Ein Monat Musik- Tag 21 (a song that you listen to when you’re happy)+ Ein Monat Musik- Tag 22 (A song that you listen to when you´re sad)

Weiter gehts, mit Gute-Laune-Musik, danach mit Miesfühl- Mucke. Man sollte meinen, dass ich das leicht voneinander abgrenzen ließe, aber ich habe Probleme, zu entscheiden, in welche Kategorie ich bestimmte Songs einordne.

Taste of Ink von The Used. Blind Pilots von The Cooper Temple Clause. Killbot 2000 von Murder by Death. Alles von den Deftones. Ein guter Song macht, dass ich mich besser fühle. Die Songs sind dieselben, in guten und in schlechten Zeiten. Tendenziell ist mir zwar nach mehr Härte, wenn es mir weniger gut geht und bei guter Laune kommen Pop und Rock aus ihrem Versteck gekrochen, aber mein Musikgeschmack ändert sich kaum, ich steh immer noch auf mehr oder weniger melancholische Songs.

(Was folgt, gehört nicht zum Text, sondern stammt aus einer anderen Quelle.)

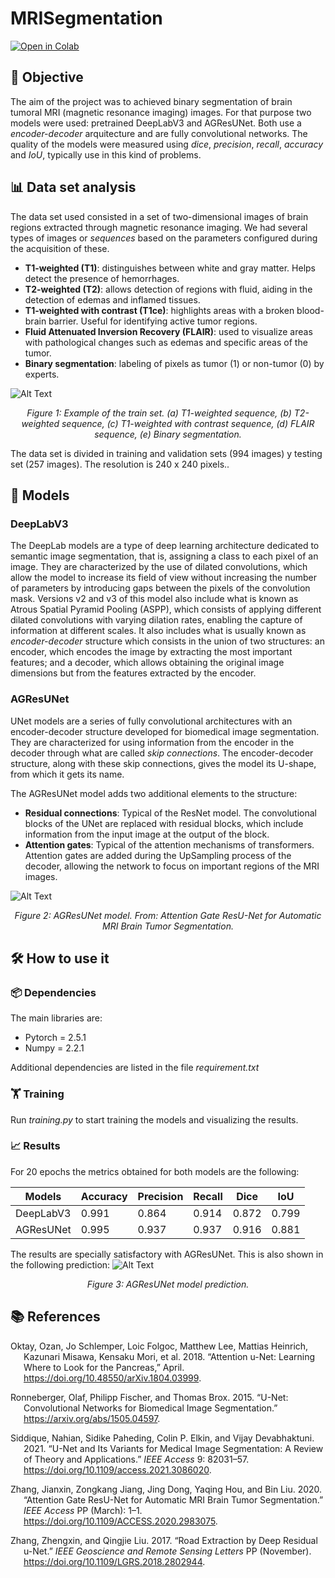 # MRISegmentation
[![Open in Colab](https://colab.research.google.com/assets/colab-badge.svg)](https://colab.research.google.com/github/DavidRodSeg/MRISegmentation/blob/main/MRISegmentation_EnglishVersion.ipynb)
## 🎯 Objective

The aim of the project was to achieved binary segmentation of brain tumoral MRI (magnetic resonance imaging) images. For that purpose two models were used: pretrained DeepLabV3 and AGResUNet. Both use a _encoder-decoder_ arquitecture
and are fully convolutional networks. The quality of the models were measured using _dice_, _precision_, _recall_, _accuracy_ and _IoU_, typically use in this kind of problems.

## 📊 Data set analysis

The data set used consisted in a set of two-dimensional images of brain regions extracted through magnetic resonance imaging. We had several types of images or _sequences_ based on the parameters configured during the acquisition of these.

* **T1-weighted (T1)**: distinguishes between white and gray matter. Helps detect the presence of hemorrhages.
* **T2-weighted (T2)**: allows detection of regions with fluid, aiding in the detection of edemas and inflamed tissues.
* **T1-weighted with contrast (T1ce)**: highlights areas with a broken blood-brain barrier. Useful for identifying active tumor regions.
* **Fluid Attenuated Inversion Recovery (FLAIR)**: used to visualize areas with pathological changes such as edemas and specific areas of the tumor.
* **Binary segmentation**: labeling of pixels as tumor (1) or non-tumor (0) by experts.

![Alt Text](https://drive.google.com/uc?id=1yVNaf4qAEJFECK6N3N_YlseUHtJ22QDr)
<center>
<i>Figure 1: Example of the train set. (a) T1-weighted sequence, (b) T2-weighted sequence,
  (c) T1-weighted with contrast sequence, (d) FLAIR sequence, (e) Binary segmentation.</i>
</center>

The data set is divided in training and validation sets (994 images) y testing set (257 images). The resolution is 240 x 240 pixels..

## 🧪 Models
### DeepLabV3
The DeepLab models are a type of deep learning architecture dedicated to semantic image segmentation, that is, assigning a class to each pixel of an image. 
They are characterized by the use of dilated convolutions, which allow the model to increase its field of view without increasing the number of parameters by 
introducing gaps between the pixels of the convolution mask. Versions v2 and v3 of this model also include what is known as Atrous Spatial Pyramid Pooling (ASPP), 
which consists of applying different dilated convolutions with varying dilation rates, enabling the capture of information at different scales. It also includes what
is usually known as _encoder-decoder_ structure which consists in the union of two structures: an encoder, which encodes the image by extracting the most important features; and a decoder,
which allows obtaining the original image dimensions but from the features extracted by the encoder.

### AGResUNet
UNet models are a series of fully convolutional architectures with an encoder-decoder structure developed for biomedical image segmentation. 
They are characterized for using information from the encoder in the decoder through what are called _skip connections_. The encoder-decoder structure, 
along with these skip connections, gives the model its U-shape, from which it gets its name.

The AGResUNet model adds two additional elements to the structure:

* **Residual connections**: Typical of the ResNet model. The convolutional blocks of the UNet are replaced with residual blocks, which include information from the input image at the output of the block.
* **Attention gates**: Typical of the attention mechanisms of transformers. Attention gates are added during the UpSampling process of the decoder, allowing the network to focus on important regions of the MRI images.

![Alt Text](https://drive.google.com/uc?id=1oPHG1DFfsOFgbOAAYVM7E_h8NKoFYEw7)
<center>
<i>Figure 2: AGResUNet model. From: Attention Gate ResU-Net for Automatic
MRI Brain Tumor Segmentation. </i>
</center>

## 🛠️ How to use it
### 📦 Dependencies

The main libraries are:
* Pytorch = 2.5.1
* Numpy = 2.2.1

Additional dependencies are listed in the file  _requirement.txt_

### 🏋️ Training
Run _training.py_ to start training the models and visualizing the results.

### 📈 Results
For 20 epochs the metrics obtained for both models are the following:

| Models      | Accuracy | Precision | Recall | Dice  | IoU   |
|-------------|----------|-----------|--------|-------|-------|
| DeepLabV3   | 0.991    | 0.864     | 0.914  | 0.872 | 0.799 |
| AGResUNet   | 0.995    | 0.937     | 0.937  | 0.916 | 0.881 |

The results are specially satisfactory with AGResUNet. This is also shown in the following prediction:
![Alt Text](https://drive.google.com/uc?id=1ov7QdWR2qVUy_JWLgu5evEMnN2qrZvPL)
<center>
<i>Figure 3: AGResUNet model prediction. </i>
</center>


## 📚 References

<div id="refs" class="references csl-bib-body hanging-indent">

<div id="ref-article3" class="csl-entry">

Oktay, Ozan, Jo Schlemper, Loic Folgoc, Matthew Lee, Mattias Heinrich,
Kazunari Misawa, Kensaku Mori, et al. 2018. “Attention u-Net: Learning
Where to Look for the Pancreas,” April.
<https://doi.org/10.48550/arXiv.1804.03999>.

</div>

<div id="ref-ronneberger2015unetconvolutionalnetworksbiomedical"
class="csl-entry">

Ronneberger, Olaf, Philipp Fischer, and Thomas Brox. 2015. “U-Net:
Convolutional Networks for Biomedical Image Segmentation.”
<https://arxiv.org/abs/1505.04597>.

</div>

<div id="ref-Siddique_2021" class="csl-entry">

Siddique, Nahian, Sidike Paheding, Colin P. Elkin, and Vijay
Devabhaktuni. 2021. “U-Net and Its Variants for Medical Image
Segmentation: A Review of Theory and Applications.” *IEEE Access* 9:
82031–57. <https://doi.org/10.1109/access.2021.3086020>.

</div>

<div id="ref-article" class="csl-entry">

Zhang, Jianxin, Zongkang Jiang, Jing Dong, Yaqing Hou, and Bin Liu.
2020. “Attention Gate ResU-Net for Automatic MRI Brain Tumor
Segmentation.” *IEEE Access* PP (March): 1–1.
<https://doi.org/10.1109/ACCESS.2020.2983075>.

</div>

<div id="ref-article4" class="csl-entry">

Zhang, Zhengxin, and Qingjie Liu. 2017. “Road Extraction by Deep
Residual u-Net.” *IEEE Geoscience and Remote Sensing Letters* PP
(November). <https://doi.org/10.1109/LGRS.2018.2802944>.

</div>

</div>


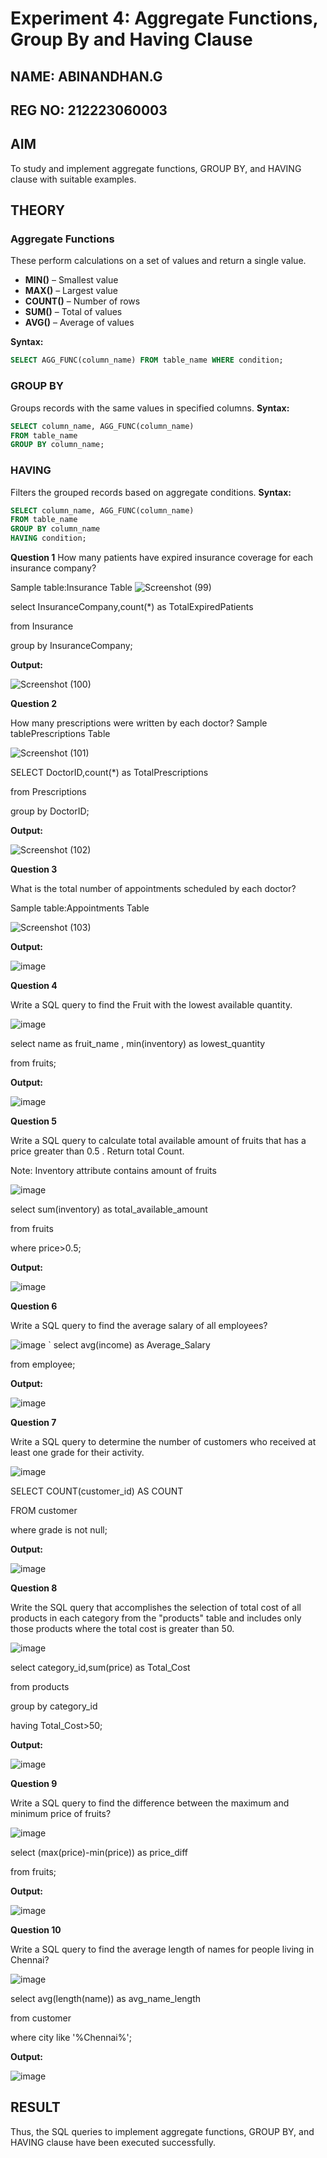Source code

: # Experiment 4: Aggregate Functions, Group By and Having Clause

## NAME: ABINANDHAN.G
## REG NO: 212223060003

## AIM
To study and implement aggregate functions, GROUP BY, and HAVING clause with suitable examples.

## THEORY

### Aggregate Functions
These perform calculations on a set of values and return a single value.

- **MIN()** – Smallest value  
- **MAX()** – Largest value  
- **COUNT()** – Number of rows  
- **SUM()** – Total of values  
- **AVG()** – Average of values

**Syntax:**
```sql
SELECT AGG_FUNC(column_name) FROM table_name WHERE condition;
```
### GROUP BY
Groups records with the same values in specified columns.
**Syntax:**
```sql
SELECT column_name, AGG_FUNC(column_name)
FROM table_name
GROUP BY column_name;
```
### HAVING
Filters the grouped records based on aggregate conditions.
**Syntax:**
```sql
SELECT column_name, AGG_FUNC(column_name)
FROM table_name
GROUP BY column_name
HAVING condition;
```

**Question 1**
How many patients have expired insurance coverage for each insurance company?

Sample table:Insurance Table
![Screenshot (99)](https://github.com/user-attachments/assets/fe94df68-cb38-4201-8d85-3a04b34fafa1)

select InsuranceCompany,count(*) as TotalExpiredPatients

from Insurance

group by InsuranceCompany;


**Output:**

![Screenshot (100)](https://github.com/user-attachments/assets/f6876a60-51ea-4680-9b7e-a16757f199b7)


**Question 2**

How many prescriptions were written by each doctor?
Sample tablePrescriptions Table

![Screenshot (101)](https://github.com/user-attachments/assets/04f6765b-bc34-4ba2-a545-d088976a3190)

SELECT DoctorID,count(*) as TotalPrescriptions

from Prescriptions

group by DoctorID;


**Output:**

![Screenshot (102)](https://github.com/user-attachments/assets/d1852b8d-7935-4281-b85e-b1dddfad7197)


**Question 3**

What is the total number of appointments scheduled by each doctor?

Sample table:Appointments Table

![Screenshot (103)](https://github.com/user-attachments/assets/4935a868-df50-4e86-acd5-6d22f69e861b)

**Output:**

![image](https://github.com/user-attachments/assets/0a549ace-e896-4397-88e2-a63e0aa06f62)


**Question 4**

Write a SQL query to find the Fruit with the lowest available quantity.

![image](https://github.com/user-attachments/assets/ec9e01ee-cb01-4ad2-800d-1816eb3b26c2)

select name as fruit_name , min(inventory) as lowest_quantity

from fruits;

**Output:**


![image](https://github.com/user-attachments/assets/0204804f-612f-4252-b512-27c0a8b0a6d7)


**Question 5**

Write a SQL query to calculate total available amount of fruits that has a price greater than 0.5 . Return total Count. 

Note: Inventory attribute contains amount of fruits


![image](https://github.com/user-attachments/assets/fecec400-4e63-44ec-a54a-d0c5e0dfc04f)

select sum(inventory) as total_available_amount

from fruits

where price>0.5;

**Output:**

![image](https://github.com/user-attachments/assets/0e1afba4-9aee-4cc3-90b8-0cc8c04294fd)

**Question 6**

Write a SQL query to  find the average salary of all employees?


![image](https://github.com/user-attachments/assets/ecb34cbc-f30c-49f1-af27-f9ff4ab4602e)
`
select avg(income) as Average_Salary

from employee;

**Output:**


![image](https://github.com/user-attachments/assets/2da9bb45-675a-483a-8027-86a1ca7cb6cc)


**Question 7**

Write a SQL query to determine the number of customers who received at least one grade for their activity.


![image](https://github.com/user-attachments/assets/c413d6c9-76f1-4133-9406-5e8925e4c2b0)

SELECT COUNT(customer_id) AS COUNT

FROM customer

where grade is not null;

**Output:**


![image](https://github.com/user-attachments/assets/46ecfb3c-4382-48c0-abec-c48845b90daa)


**Question 8**

Write the SQL query that accomplishes the selection of total cost of all products in each category from the "products" table and includes only those products where the total cost is greater than 50.


![image](https://github.com/user-attachments/assets/f0ed5434-0a3e-4c0b-9a95-3a6de1265359)

select category_id,sum(price) as Total_Cost

from products

group by category_id

having Total_Cost>50;


**Output:**


![image](https://github.com/user-attachments/assets/a26e2ca9-5a4e-4821-aaa2-e954e60ed2cd)


**Question 9**

Write a SQL query to find the difference between the maximum and minimum price of fruits?


![image](https://github.com/user-attachments/assets/50b4425e-f1e0-46a3-8042-683c97701287)

select (max(price)-min(price)) as price_diff

from fruits;


**Output:**


![image](https://github.com/user-attachments/assets/58551863-741a-4725-8727-48484a23f782)


**Question 10**

Write a SQL query to find the average length of names for people living in Chennai?


![image](https://github.com/user-attachments/assets/b2734a29-fd4a-42c0-b5bc-b0546b9db332)

select avg(length(name)) as avg_name_length

from customer

where city like '%Chennai%';

**Output:**


![image](https://github.com/user-attachments/assets/f74034bd-6685-48c2-a36b-789a47c1f104)



## RESULT
Thus, the SQL queries to implement aggregate functions, GROUP BY, and HAVING clause have been executed successfully.
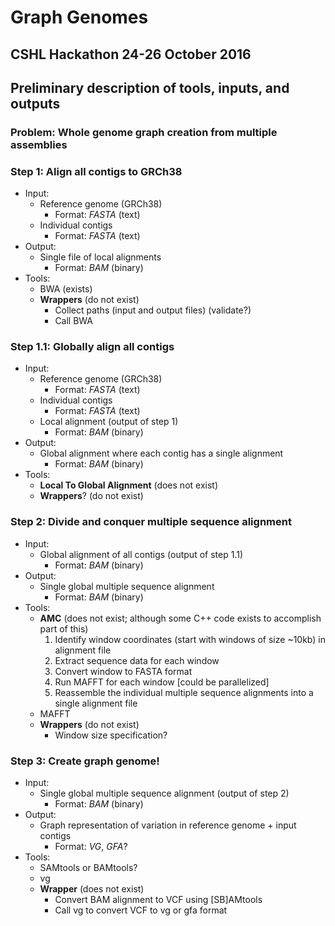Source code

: # Graph Genomes
## CSHL Hackathon 24-26 October 2016

## Preliminary description of tools, inputs, and outputs
### Problem: Whole genome graph creation from multiple assemblies

### Step 1: Align all contigs to GRCh38
+ Input:
  + Reference genome (GRCh38)
    + Format: _FASTA_ (text)
  + Individual contigs
    + Format: _FASTA_ (text)
+ Output:
  + Single file of local alignments
    + Format: _BAM_ (binary)
+ Tools:
  + BWA (exists)
  + **Wrappers** (do not exist)
    + Collect paths (input and output files) (validate?)
    + Call BWA

### Step 1.1: Globally align all contigs
+ Input:
  + Reference genome (GRCh38)
    + Format: _FASTA_ (text)
  + Individual contigs
    + Format: _FASTA_ (text)
  + Local alignment (output of step 1)
    + Format: _BAM_ (binary)
+ Output:
  + Global alignment where each contig has a single alignment
    + Format: _BAM_ (binary)
+ Tools:
  + **Local To Global Alignment** (does not exist)
  + **Wrappers**? (do not exist)

### Step 2: Divide and conquer multiple sequence alignment
+ Input:
  + Global alignment of all contigs (output of step 1.1)
    + Format: _BAM_ (binary)
+ Output:
  + Single global multiple sequence alignment
    + Format: _BAM_ (binary)
+ Tools:
  + **AMC** (does not exist; although some C++ code exists to accomplish part
    of this)
    1. Identify window coordinates (start with windows of size ~10kb) in
    alignment file
    2. Extract sequence data for each window
    3. Convert window to FASTA format
    4. Run MAFFT for each window [could be parallelized]
    5. Reassemble the individual multiple sequence alignments into a single
    alignment file
  + MAFFT
  + **Wrappers** (do not exist)
    + Window size specification?

### Step 3: Create graph genome!
+ Input:
  + Single global multiple sequence alignment (output of step 2)
    + Format: _BAM_ (binary)
+ Output:
  + Graph representation of variation in reference genome + input contigs
    + Format: _VG_, _GFA_?
+ Tools:
  + SAMtools or BAMtools?
  + vg
  + **Wrapper** (does not exist)
    + Convert BAM alignment to VCF using [SB]AMtools
    + Call vg to convert VCF to vg or gfa format

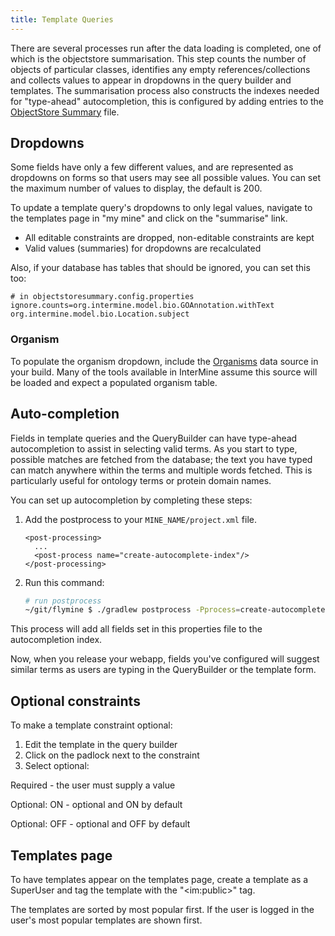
 ```yaml
---
title: Template Queries
---
```


There are several processes run after the data loading is completed, one of which is the objectstore summarisation. This step counts the number of objects of particular classes, identifies any empty references/collections and collects values to appear in dropdowns in the query builder and templates. The summarisation process also constructs the indexes needed for "type-ahead" autocompletion, this is configured by adding entries to the [ObjectStore Summary](../../database/database-building/post-processing/objectstore-summary-properties.md) file.

## Dropdowns

Some fields have only a few different values, and are represented as dropdowns on forms so that users may see all possible values. You can set the maximum number of values to display, the default is 200.

To update a template query's dropdowns to only legal values, navigate to the templates page in "my mine" and click on the "summarise" link.

* All editable constraints are dropped, non-editable constraints are kept
* Valid values \(summaries\) for dropdowns are recalculated

Also, if your database has tables that should be ignored, you can set this too:

```text
# in objectstoresummary.config.properties
ignore.counts=org.intermine.model.bio.GOAnnotation.withText org.intermine.model.bio.Location.subject
```

### Organism

To populate the organism dropdown, include the [Organisms](../../database/data-sources/library/organism.md) data source in your build. Many of the tools available in InterMine assume this source will be loaded and expect a populated organism table.

## Auto-completion

Fields in template queries and the QueryBuilder can have type-ahead autocompletion to assist in selecting valid terms. As you start to type, possible matches are fetched from the database; the text you have typed can match anywhere within the terms and multiple words fetched. This is particularly useful for ontology terms or protein domain names.

You can set up autocompletion by completing these steps:

1. Add the postprocess to your `MINE_NAME/project.xml` file.

   ```markup
   <post-processing>    
     ...
     <post-process name="create-autocomplete-index"/>
   </post-processing>
   ```

2. Run this command:

   ```bash
   # run postprocess
   ~/git/flymine $ ./gradlew postprocess -Pprocess=create-autocomplete-index --stacktrace
   ```

This process will add all fields set in this properties file to the autocompletion index.

Now, when you release your webapp, fields you've configured will suggest similar terms as users are typing in the QueryBuilder or the template form.

## Optional constraints

To make a template constraint optional:

1. Edit the template in the query builder
2. Click on the padlock next to the constraint
3. Select optional:

Required - the user must supply a value

Optional: ON - optional and ON by default

Optional: OFF - optional and OFF by default

## Templates page

To have templates appear on the templates page, create a template as a SuperUser and tag the template with the "&lt;im:public&gt;" tag.

The templates are sorted by most popular first. If the user is logged in the user's most popular templates are shown first.

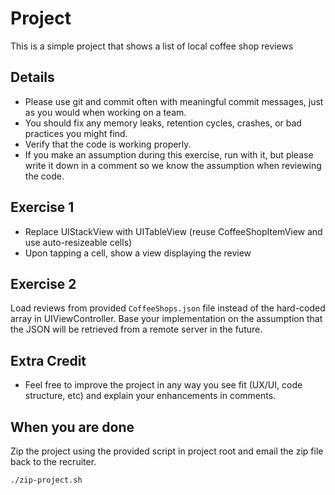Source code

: 

# Project
This is a simple project that shows a list of local coffee shop reviews

## Details
- Please use git and commit often with meaningful commit messages, just as you would when working on a team.
- You should fix any memory leaks, retention cycles, crashes, or bad practices you might find.
- Verify that the code is working properly.
- If you make an assumption during this exercise, run with it, but please write it down in a comment so we know the assumption when reviewing the code.

## Exercise 1
- Replace UIStackView with UITableView (reuse CoffeeShopItemView and use auto-resizeable cells)
- Upon tapping a cell, show a view displaying the review

## Exercise 2
Load reviews from provided `CoffeeShops.json` file instead of the hard-coded array in UIViewController. Base your implementation on the assumption that the JSON will be retrieved from a remote server in the future.

## Extra Credit
- Feel free to improve the project in any way you see fit (UX/UI, code structure, etc) and explain your enhancements in comments.

## When you are done
Zip the project using the provided script in project root and email the zip file back to the recruiter.

`./zip-project.sh`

Aber es gibt Ausnahmen. Die Black Kids (Album: Partie Traumatic) höre ich nur, wenn es mir gut geht. Leichter, beschwingter Pop, der einfach nur bei guter Laune erträglich ist. Dann kommt er aber richtig richtig gut. Beweis?

The Black Kids- Hit the Heartbrakes.

(Woher kenn ich das Sample im Song „Partie Traumatic“? Dachte, es wäre Captain Future, aber das hat sich nicht bestätigt. Kann mir wer helfen?)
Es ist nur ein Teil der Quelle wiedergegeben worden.